Die Freiburger Kommission erhält in der Doping-Affäre rund 5000 Seiten Lesestoff. Zum ersten Mal kann sich das ganze Gremium einen Überblick über die mutmaßlich illegalen Praktiken einiger Vereine - darunter angeblich auch der VfB Stuttgart - in der Fußball-Bundesliga machen.

Stuttgart - In der Doping-Affäre der Fußball-Bundesliga kann sich die Freiburger Untersuchungskommission in den nächsten Tagen erstmals selbst ein detailliertes Bild der brisanten Akten machen. Wie die Vorsitzende des Gremiums, Letizia Paoli, in einem am Sonntag veröffentlichten Brief an die Anti-Doping-Kommission des Deutschen Fußball-Bundes (DFB) schrieb, erhält der Ausschuss „nächste Woche rund 5000 Seiten Kopien“.

 

Dem Wunsch des DFB und SC Freiburg nach Akten-Einsicht kann die Kommission nicht nachkommen, wie Paoli weiter erklärte. Zuvor hatte sich schon der VfB Stuttgart vergeblich um einen Einblick in die explosiven Unterlagen bemüht.

„Aufgrund der von jedem Kommissionsmitglied abgegebenen Erklärung zur Einhaltung der Archivauflagen kann und darf die Kommission Ihren Bitten nicht nachkommen.

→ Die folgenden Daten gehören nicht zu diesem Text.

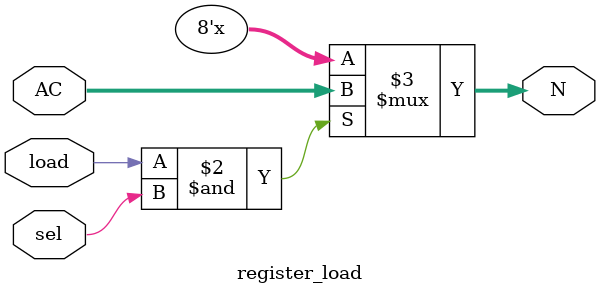
<source format=v>

module register_load(    
    input wire load,
	input wire sel,
	input wire [7:0] AC,
    output reg [7:0] N
);

    always @(*) begin
        if (load & sel)
            N <= AC;
    end

endmodule
</source>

Andernfalls würde sie höchstwahrscheinlich ihren Aktenzugang verlieren“, schrieb Paoli an den Vorsitzenden der Anti-Doping-Kommission des DFB, Rainer Koch. Der Verband könne sich indes an das Staatsarchiv Freiburg wenden und dort um eine Verkürzung der Sperrfristen bitten.

In einer Replik an den Präsidenten des SC Freiburg, Fritz Keller, mahnte die Kommissionsleiterin zur Geduld: „Es kann nicht Aufgabe der Kommission sein, sich in einen Erst-Veröffentlichungs-Wettbewerb zu stürzen. Die Kommission unterliegt nicht dem öffentlichen Geltungsbedürfnis einzelner Mitglieder, sondern höchsten Ansprüchen an wissenschaftlicher Sorgfältigkeit und Verantwortung.“

Schriftstück seit Ende 2014 im Staatsarchiv Freiburg

Einem Zwischenbericht der Untersuchungskommission zufolge, der vom Gremiumsmitglied Andreas Singler am vergangenen Montag offensichtlich im Alleingang veröffentlicht wurde, sollen der VfB Stuttgart und SC Freiburg in den späten 1970er und frühen 80er Jahren in unterschiedlichem Rahmen Anabolika-Doping betrieben haben. Der Bund Deutscher Radfahrer (BDR) steht zudem im Verdacht, organisiertes Doping mit anabolen Steroiden betrieben zu haben. Beide Vereine haben sich entschieden von möglichen Praktiken distanziert. Der BDR verwies auf seinen aktuellen Anti-Doping-Kampf.

Erstmals kann sich die Kommission bald selbst ein klares Bild der brisanten Schriftstücke machen. Außer Singler habe bislang kein Kommissionsmitglied Zugang zu den Akten gehabt, geschweige denn die Originale in Händen halten können, erläuterte Paoli. „Eben heute wurde mir angekündigt, die Kommission werde nächste Woche rund 5000 Seiten Kopien erhalten. Erst auf dieser Grundlage können sich alle Kollegen ein eigenes Bild der Aktenlage machen. Bislang lagen uns nur Notizen Dr. Singlers zu seiner Einsicht in die Akten vor.“ Allein darauf beziehe sich ihre Aussage, dass die erhobenen Doping-Vorwürfe ihrer Kenntnis nach durch die Unterlagen auch belegt seien.

Bericht noch in diesem Jahr öffentlich

Die hochbrisanten Schriftstücke befinden sich seit Ende 2014 im Staatsarchiv Freiburg. Es handelt sich dabei um Akten zum 1984 eröffneten und 1989 mit einer Geldstrafe abgeschlossenen Strafverfahren gegen den früheren Sportmediziner Armin Klümper, der in der jüngsten Affäre als potenzielle Schlüsselfigur gilt. Die Öffentlichkeit und insbesondere der VfB Stuttgart und SC Freiburg sowie der Bund Deutscher Radfahrer haben Paoli zufolge „als direkt Betroffene einen fundamentalen Anspruch auf Zugang zu den Gesamtergebnissen der Kommissionsarbeiten“, versicherte sie. „Dies kann nur durch den Abschlussbericht erfolgen.“ Der Bericht könnte noch in diesem Jahr veröffentlicht werden.